• Exercise text:
Beren deMotier * writer * artist * human
copyright May 26, 2004 Beren deMotier
The Future Fifth Grade Play
It was our daughter’s third grade play the other night. The third grade play at our school is a combination of history, social studies and music written by a visiting artist who is paid with money earned by an event wherein all the children run around the block and get pledges based on how many laps they run, or, in some cases, nice tidy lump sums. There tend to be a few skinned knees, but it works, since without it there is no arts program, and as the whole country learned last year thanks to Doonesbury, we in Oregon barely have a school budget…
That’s a whole other issue.
In third grade the kids study Portland (bridges, stumps, shipbuilding), in fourth grade it will be our state (Native American studies, lots of Lewis and Clark, tragedy-filled Oregon trail diaries with make-believe family members dropping like flies from childbirth and starvation) and in fifth grade they study American history and put on The Fifth Grade Play.
I’ve done this before.
But as I watched the play on Wednesday night, our toddler safe at the home of friends and our twelve year old son for a date as my wife is thousands of miles away in India for three weeks working, I thought to myself, I wonder…
Because besides putting on lively skits with songs about lazy pioneer men (thus the Portland moniker “Stumptown”, they cut down the trees but left the stumps), and one on women’s suffrage that brought down the house, they did a section on the Japanese internment, and one on the Vietnam War. The one focusing on the tragedy of the Japanese who lost their livelihood, homes and lives when they were taken from the west coast and interned inland. The other re-enacting a protest march against the Vietnam War, included a small scale version of the Vietnam War Memorial onstage.
These sections reminded me of the fifth grade play, which always features a breathtaking rendition of Martin Luther King Jr.’s “I Have a Dream” speech, and emphasizes the civil rights movement. And I wondered, will our kids go to plays like these, as the parents of elementary students themselves, and one of the skits will be about two men or two women getting married? Will school children, in studying American history, cover the Gay Rights Movement, specifically celebrating the decade in which equal rights were finally won with the right to marry?

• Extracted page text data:
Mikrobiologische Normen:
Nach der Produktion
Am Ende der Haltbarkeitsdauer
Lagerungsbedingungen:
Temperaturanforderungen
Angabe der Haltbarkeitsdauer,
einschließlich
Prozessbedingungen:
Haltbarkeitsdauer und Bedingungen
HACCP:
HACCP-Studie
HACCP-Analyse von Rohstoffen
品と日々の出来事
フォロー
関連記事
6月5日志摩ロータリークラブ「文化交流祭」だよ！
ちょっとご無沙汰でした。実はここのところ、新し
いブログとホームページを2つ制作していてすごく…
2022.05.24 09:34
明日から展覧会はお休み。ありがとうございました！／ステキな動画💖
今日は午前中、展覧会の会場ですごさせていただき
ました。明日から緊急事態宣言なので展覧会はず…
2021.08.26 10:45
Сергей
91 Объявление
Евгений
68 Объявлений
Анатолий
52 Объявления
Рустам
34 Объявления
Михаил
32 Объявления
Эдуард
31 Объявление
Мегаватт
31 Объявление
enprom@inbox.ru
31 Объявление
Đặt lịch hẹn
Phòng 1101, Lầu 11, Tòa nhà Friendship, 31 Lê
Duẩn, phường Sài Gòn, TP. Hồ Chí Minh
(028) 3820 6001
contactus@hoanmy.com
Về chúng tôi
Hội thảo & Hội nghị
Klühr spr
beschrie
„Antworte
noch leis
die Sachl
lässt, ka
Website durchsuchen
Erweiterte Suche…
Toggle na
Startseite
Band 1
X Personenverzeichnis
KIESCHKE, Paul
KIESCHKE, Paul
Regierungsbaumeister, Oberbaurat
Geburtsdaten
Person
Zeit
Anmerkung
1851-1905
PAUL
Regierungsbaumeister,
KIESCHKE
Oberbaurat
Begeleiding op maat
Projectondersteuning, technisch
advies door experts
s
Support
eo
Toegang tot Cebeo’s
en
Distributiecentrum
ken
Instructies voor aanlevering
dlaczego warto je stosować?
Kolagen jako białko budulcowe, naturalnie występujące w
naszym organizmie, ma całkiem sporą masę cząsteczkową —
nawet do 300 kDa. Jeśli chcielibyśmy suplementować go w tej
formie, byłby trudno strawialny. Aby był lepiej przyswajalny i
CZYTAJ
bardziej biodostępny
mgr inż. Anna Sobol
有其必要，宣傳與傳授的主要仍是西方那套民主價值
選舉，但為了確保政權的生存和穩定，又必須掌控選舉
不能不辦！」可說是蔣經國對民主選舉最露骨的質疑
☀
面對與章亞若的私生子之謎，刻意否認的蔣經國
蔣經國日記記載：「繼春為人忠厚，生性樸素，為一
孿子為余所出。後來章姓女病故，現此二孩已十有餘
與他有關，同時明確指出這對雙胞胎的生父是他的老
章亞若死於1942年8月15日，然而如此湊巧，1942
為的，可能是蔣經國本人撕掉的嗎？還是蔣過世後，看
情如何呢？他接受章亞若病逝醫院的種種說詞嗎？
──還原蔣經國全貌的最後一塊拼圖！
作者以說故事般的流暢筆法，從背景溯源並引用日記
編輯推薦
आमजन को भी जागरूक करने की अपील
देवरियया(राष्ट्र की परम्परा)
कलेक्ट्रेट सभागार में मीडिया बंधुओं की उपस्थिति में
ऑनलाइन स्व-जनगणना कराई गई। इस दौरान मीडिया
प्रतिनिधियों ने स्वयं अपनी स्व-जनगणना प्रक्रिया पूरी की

• Your assignment: According to the essay about the fifth grade play, where is the writer's wife during the third grade play?

• The answer: She is thousands of miles away in India, working for three weeks.